Joint position sense, vibration, light touch and two‐point discrimination become diminished below the lesion. Stamping gait and pseudochorea of the outstretched hands are products of failing position sense.
Lhermitte’s sign is a sudden electrical sensation down the back, into the limbs produced by bending the head forward. Lhermitte’s suggests posterior column damage or occasionally caudal medulla. Lhermitte’s is seen in:
MS, typically in exacerbations
Cervical myelopathy, radiation myelopathy, trauma
Subacute combined degeneration of the cord
Occasionally: Behçet’s, Chiari malformations.
Spinothalamic Tracts
A lesion within these tracts produces changes in pain and temperature sensation below its level. With progressive compression from outside the cord, such as by an enlarging thoracic meningioma (extramedullary cord compression), the sensory level will tend to commence in the feet and rise to the level of the tumour – because of lamination of spinothalamic fibres in the cord. The patient may notice they cannot gauge water temperature with a foot. Extramedullary cord compression tends to affect both principal cord sensory pathways – both posterior column and spinothalamic.
When a lesion is within the cord (intramedullary) such as a syrinx (Chapter 16) sensory loss can initially be confined entirely to the spinothalamic pathways.
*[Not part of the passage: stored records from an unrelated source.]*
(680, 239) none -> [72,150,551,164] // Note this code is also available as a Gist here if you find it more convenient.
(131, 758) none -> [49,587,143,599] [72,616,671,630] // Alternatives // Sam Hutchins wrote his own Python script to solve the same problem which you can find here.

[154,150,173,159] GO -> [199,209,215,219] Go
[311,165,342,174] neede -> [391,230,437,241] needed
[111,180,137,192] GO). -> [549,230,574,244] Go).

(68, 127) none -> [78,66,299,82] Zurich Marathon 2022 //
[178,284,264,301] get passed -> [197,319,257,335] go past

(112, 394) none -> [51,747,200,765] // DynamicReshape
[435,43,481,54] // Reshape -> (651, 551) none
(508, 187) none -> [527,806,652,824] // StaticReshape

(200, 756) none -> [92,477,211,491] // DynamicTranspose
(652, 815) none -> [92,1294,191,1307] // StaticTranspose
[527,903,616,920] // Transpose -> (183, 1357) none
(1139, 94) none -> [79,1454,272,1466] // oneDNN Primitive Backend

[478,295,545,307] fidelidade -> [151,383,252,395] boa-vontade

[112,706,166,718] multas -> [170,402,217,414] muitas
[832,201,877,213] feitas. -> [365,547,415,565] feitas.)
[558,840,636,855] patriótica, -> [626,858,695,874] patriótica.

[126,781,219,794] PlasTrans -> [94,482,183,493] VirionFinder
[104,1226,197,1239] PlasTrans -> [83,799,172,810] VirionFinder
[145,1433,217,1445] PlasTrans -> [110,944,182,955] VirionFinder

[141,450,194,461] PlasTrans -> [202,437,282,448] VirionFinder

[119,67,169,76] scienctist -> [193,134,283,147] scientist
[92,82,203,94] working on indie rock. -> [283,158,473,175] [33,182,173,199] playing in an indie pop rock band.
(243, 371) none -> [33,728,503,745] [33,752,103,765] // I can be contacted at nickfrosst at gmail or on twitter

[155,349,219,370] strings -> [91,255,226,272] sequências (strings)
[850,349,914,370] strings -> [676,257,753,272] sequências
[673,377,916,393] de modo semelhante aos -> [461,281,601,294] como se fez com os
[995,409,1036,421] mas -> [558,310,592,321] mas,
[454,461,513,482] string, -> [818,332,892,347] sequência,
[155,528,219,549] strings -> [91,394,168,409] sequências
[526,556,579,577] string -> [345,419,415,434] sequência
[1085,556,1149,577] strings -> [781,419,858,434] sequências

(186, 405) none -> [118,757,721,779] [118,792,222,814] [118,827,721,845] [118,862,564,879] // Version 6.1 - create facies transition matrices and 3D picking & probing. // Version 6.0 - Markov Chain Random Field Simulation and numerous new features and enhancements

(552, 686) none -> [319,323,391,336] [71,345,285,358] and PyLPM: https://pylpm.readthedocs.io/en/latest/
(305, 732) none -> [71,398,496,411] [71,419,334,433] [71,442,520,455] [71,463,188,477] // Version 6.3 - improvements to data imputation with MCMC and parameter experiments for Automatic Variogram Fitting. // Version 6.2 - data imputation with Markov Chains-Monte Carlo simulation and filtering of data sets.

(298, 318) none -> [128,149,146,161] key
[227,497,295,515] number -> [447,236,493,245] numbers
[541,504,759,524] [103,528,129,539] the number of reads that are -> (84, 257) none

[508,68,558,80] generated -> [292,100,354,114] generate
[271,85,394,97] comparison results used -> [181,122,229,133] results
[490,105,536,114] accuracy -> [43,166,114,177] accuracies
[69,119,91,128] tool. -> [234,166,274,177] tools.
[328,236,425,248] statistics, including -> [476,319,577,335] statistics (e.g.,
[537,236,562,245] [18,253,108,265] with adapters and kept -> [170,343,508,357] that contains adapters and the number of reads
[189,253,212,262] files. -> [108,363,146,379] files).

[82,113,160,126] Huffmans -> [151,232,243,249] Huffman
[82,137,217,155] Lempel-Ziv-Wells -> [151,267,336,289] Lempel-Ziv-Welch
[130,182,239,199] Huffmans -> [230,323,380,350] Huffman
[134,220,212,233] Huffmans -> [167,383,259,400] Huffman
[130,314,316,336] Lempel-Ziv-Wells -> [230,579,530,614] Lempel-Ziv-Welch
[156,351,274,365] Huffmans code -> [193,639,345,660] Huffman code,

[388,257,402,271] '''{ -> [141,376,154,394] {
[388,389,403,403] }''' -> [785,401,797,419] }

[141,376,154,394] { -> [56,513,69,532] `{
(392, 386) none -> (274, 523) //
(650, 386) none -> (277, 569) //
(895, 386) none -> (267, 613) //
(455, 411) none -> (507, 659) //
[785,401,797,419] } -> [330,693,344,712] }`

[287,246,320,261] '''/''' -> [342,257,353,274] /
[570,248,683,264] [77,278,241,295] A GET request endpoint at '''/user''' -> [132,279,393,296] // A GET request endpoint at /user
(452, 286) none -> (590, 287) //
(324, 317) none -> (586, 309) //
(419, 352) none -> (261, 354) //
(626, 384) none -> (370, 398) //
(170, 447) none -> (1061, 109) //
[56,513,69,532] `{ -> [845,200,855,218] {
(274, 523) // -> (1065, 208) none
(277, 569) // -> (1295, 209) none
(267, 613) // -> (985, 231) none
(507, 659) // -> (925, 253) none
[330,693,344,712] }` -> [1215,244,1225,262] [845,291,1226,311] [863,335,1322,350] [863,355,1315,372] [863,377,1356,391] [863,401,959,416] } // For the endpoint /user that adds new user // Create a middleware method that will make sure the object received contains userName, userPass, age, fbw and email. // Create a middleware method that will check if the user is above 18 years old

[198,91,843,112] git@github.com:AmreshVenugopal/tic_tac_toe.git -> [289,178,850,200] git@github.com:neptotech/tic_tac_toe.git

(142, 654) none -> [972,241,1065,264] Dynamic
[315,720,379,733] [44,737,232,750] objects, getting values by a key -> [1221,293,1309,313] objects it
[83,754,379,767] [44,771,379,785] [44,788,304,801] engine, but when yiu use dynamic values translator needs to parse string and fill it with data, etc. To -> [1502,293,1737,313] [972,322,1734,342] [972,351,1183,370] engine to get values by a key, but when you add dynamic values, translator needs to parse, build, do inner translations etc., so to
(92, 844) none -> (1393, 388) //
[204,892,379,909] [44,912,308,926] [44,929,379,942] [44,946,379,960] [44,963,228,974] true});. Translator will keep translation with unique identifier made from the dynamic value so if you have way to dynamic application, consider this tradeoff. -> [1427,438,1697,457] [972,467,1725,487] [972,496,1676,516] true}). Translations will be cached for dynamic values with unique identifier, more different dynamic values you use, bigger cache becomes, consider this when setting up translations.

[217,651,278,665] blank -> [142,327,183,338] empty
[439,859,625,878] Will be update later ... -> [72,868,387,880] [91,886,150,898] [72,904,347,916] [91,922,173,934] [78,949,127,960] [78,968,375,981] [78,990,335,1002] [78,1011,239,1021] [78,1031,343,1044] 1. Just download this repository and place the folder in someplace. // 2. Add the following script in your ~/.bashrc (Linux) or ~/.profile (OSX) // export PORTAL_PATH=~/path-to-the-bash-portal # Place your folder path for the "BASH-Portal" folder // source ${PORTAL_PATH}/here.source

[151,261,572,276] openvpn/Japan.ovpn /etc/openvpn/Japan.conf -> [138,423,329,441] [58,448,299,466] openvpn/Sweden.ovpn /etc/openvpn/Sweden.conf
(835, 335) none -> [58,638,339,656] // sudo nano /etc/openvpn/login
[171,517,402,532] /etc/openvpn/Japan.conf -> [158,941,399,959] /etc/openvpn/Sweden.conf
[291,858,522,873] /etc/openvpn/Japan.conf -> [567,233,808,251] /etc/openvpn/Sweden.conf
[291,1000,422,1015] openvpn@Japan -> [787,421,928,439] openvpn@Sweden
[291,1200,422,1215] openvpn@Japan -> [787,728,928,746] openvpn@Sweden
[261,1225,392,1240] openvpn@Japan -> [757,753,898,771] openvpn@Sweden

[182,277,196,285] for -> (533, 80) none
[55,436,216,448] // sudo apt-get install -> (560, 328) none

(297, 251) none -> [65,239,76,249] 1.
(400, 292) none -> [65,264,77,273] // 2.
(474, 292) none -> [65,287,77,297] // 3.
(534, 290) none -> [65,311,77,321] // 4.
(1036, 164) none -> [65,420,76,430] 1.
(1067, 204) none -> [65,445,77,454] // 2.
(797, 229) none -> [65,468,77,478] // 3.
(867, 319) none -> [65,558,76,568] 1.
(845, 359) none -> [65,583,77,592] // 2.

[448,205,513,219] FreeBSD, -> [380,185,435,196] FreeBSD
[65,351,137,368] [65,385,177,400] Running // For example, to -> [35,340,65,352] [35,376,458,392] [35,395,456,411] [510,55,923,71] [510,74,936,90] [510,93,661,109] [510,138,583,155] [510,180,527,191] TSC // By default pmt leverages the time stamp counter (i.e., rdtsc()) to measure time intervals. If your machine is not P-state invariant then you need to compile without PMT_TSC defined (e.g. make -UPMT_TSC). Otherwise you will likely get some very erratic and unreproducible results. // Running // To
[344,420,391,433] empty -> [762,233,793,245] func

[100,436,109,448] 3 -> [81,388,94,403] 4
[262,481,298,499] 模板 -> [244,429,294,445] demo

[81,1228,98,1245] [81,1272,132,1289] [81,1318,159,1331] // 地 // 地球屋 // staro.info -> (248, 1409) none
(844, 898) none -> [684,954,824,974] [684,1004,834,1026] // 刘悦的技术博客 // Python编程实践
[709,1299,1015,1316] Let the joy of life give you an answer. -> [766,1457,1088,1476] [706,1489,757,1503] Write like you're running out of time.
The sensory loss is described as dissociated. Suspended sensory loss describes another aspect also seen with a syrinx: the dissociated sensory loss does not extend to the lower limbs – it is thus hanging, on the thorax or abdomen.
Sacral sparing is the phrase used to capture preserved sacral and perineal sensation when a central cord lesion expands centrifugally, damaging first centrally placed fibres and reaching last the spinothalamic sacral fibres on the periphery of the cord.
As a cavity develops within one side of the cord, dissociated sensory loss on one side occurs with pyramidal signs such as a spastic lower limb on the other. This carries the eponym Brown‐Séquard, from a treatise in 1849 on traumatic hemisection of cord. Brown‐Séquard findings mean spinothalamic signs on one side with pyramidal and dorsal column signs on the other. They point to a cord lesion, on the same side as the pyramidal and dorsal column loss. The patient may report: ‘I cannot feel the bathwater with my left foot, but it is my right that drags’.
Brainstem Lesions and Sensation
Various patterns are seen: trigeminal sensory loss (Chapters 2 and 13), dissociated (spinothalamic) sensory loss in the limbs, and/or lower limb numbness. The site of a lesion is usually determined more from signs from cranial nerve nuclear damage than by the sensory loss.
Thalamic Lesions
Destructive lesions of the complex thalamic nuclei are relatively unusual causes of sensory symptoms. When the ventral posterior lateral (VPL) and ventral posterior medial (VPM) thalamic nuclei (Chapters 2 and 5) are damaged, such as following a thrombo‐embolic stroke, contralateral hemi‐anaesthesia follows immediately. Sometimes, however, during the weeks or months following the stroke, highly unpleasant disabling persistent pain (post‐stroke central pain, a.k.a. thalamic pain, Chapter 23) develops in partially anaesthetic limbs. Pain is usually permanent.